San Francisco’s Office Vacancy Rate Climbs Sharply to a New High in First Half of 2025, Widening Spread Over National Average
From 2007 through much of 2019, San Francisco’s office vacancy rates were consistently lower than the national average, often by several percentage points. The market reached a notable low of 6% in mid-2012, while U.S. vacancy remained above 10%. Both markets yielded higher vacancy rates during the 2008 recession and again during the COVID-19 pandemic, though San Francisco’s rate generally stayed below the national level through most of that period.

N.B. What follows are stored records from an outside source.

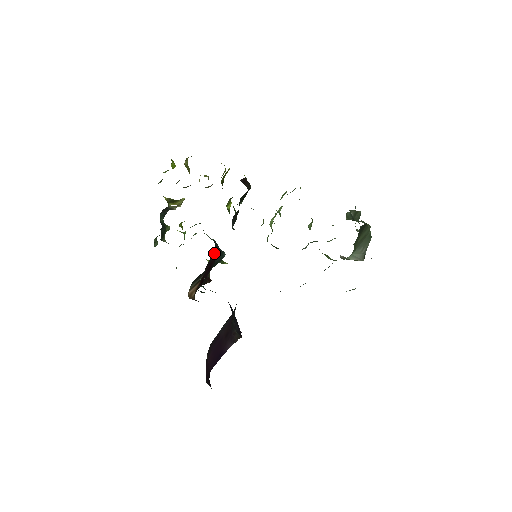
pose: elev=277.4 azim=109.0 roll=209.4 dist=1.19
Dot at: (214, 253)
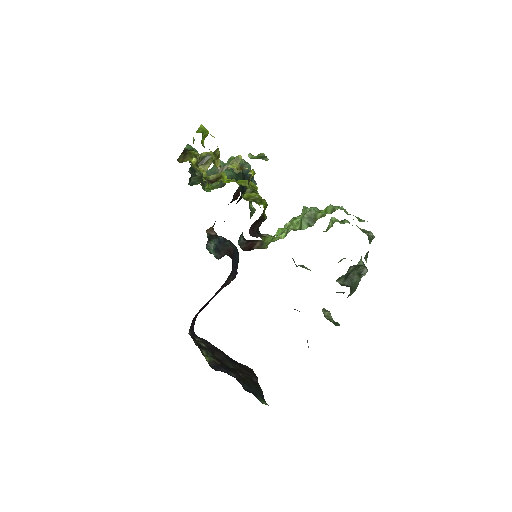
Dot at: (239, 199)
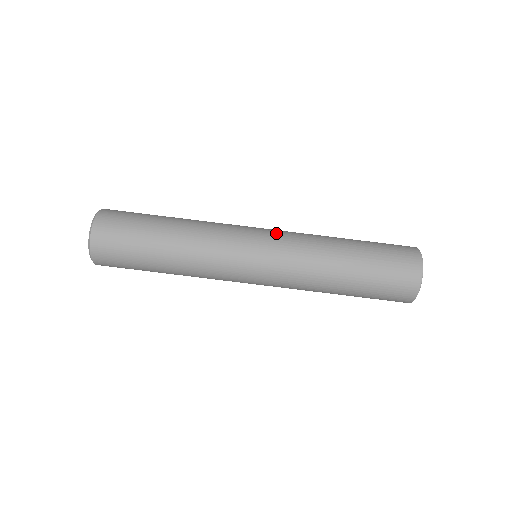
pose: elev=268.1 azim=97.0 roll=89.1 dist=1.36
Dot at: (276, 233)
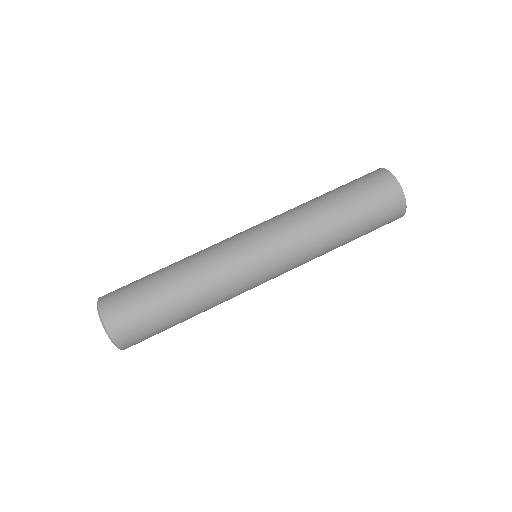
Dot at: (264, 228)
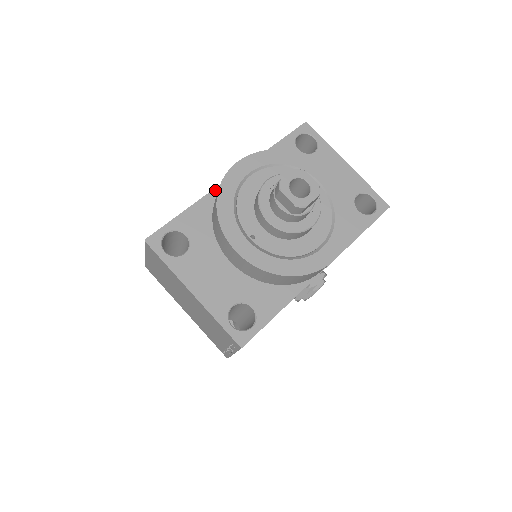
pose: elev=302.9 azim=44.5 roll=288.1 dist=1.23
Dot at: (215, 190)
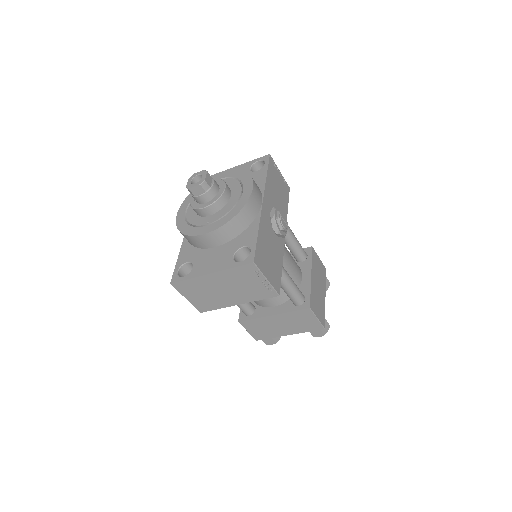
Dot at: (184, 238)
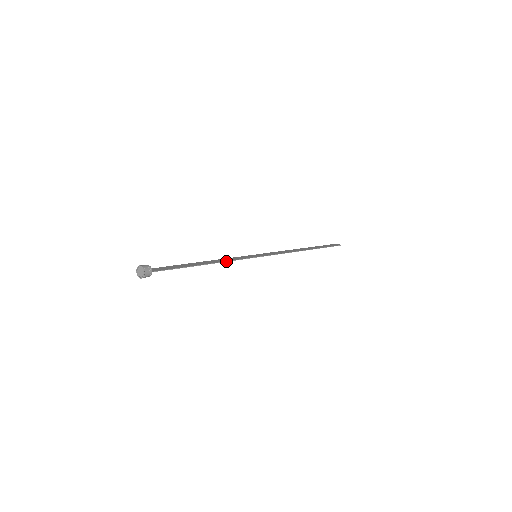
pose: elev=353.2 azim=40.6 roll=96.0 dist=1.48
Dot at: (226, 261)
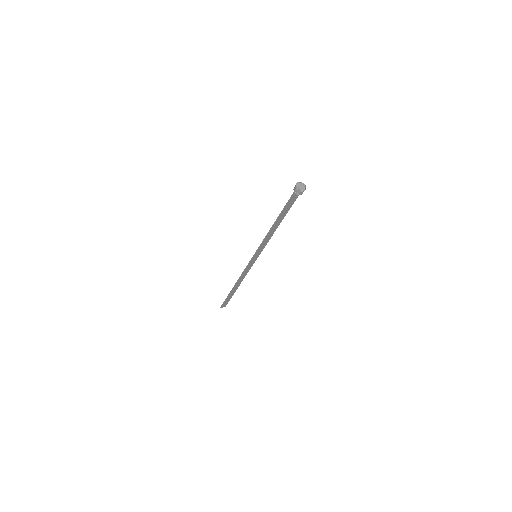
Dot at: (272, 234)
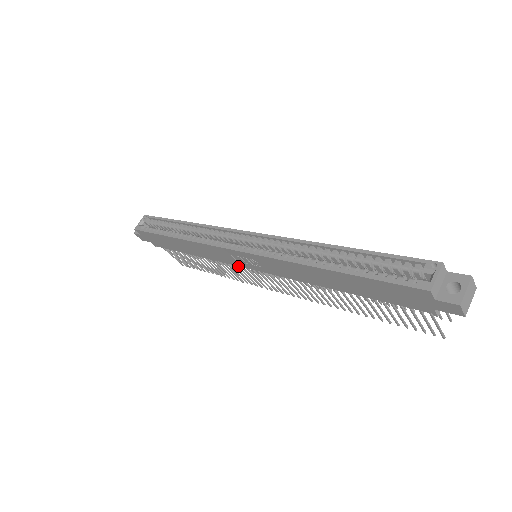
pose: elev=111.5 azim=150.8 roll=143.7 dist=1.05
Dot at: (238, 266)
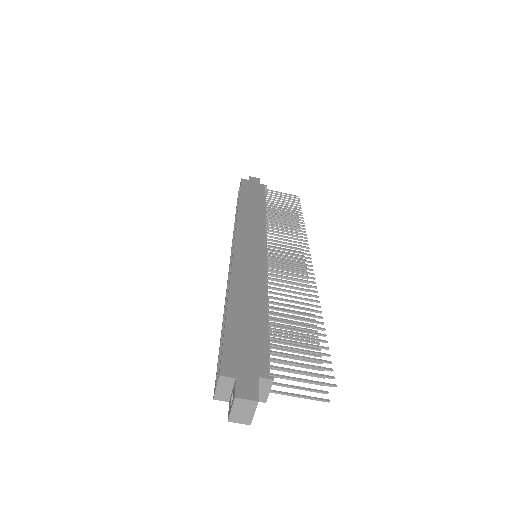
Dot at: occluded
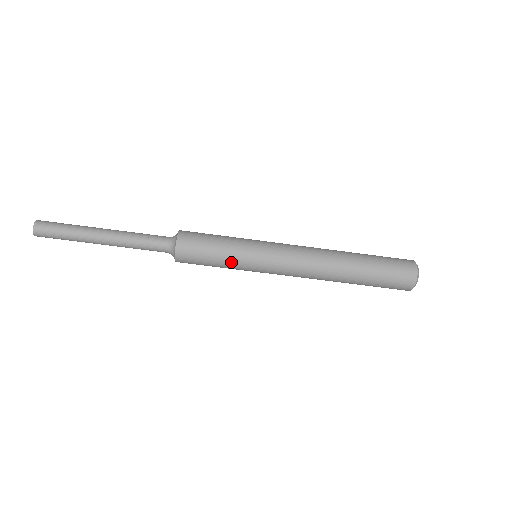
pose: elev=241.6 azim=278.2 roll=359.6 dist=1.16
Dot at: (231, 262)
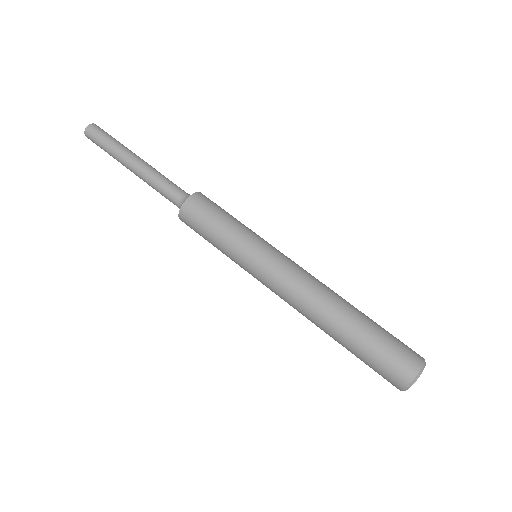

Beginning in early 2023, however, San Francisco’s vacancy rate rose sharply, surpassing the U.S. average and peaking at 22.5% in Q1 2025. By comparison, the national rate peaked lower at 19.7% in Q2 2025. This marks a reversal of the long-standing trend, with San Francisco shifting from historically below-average vacancy to one of the highest among major U.S. markets.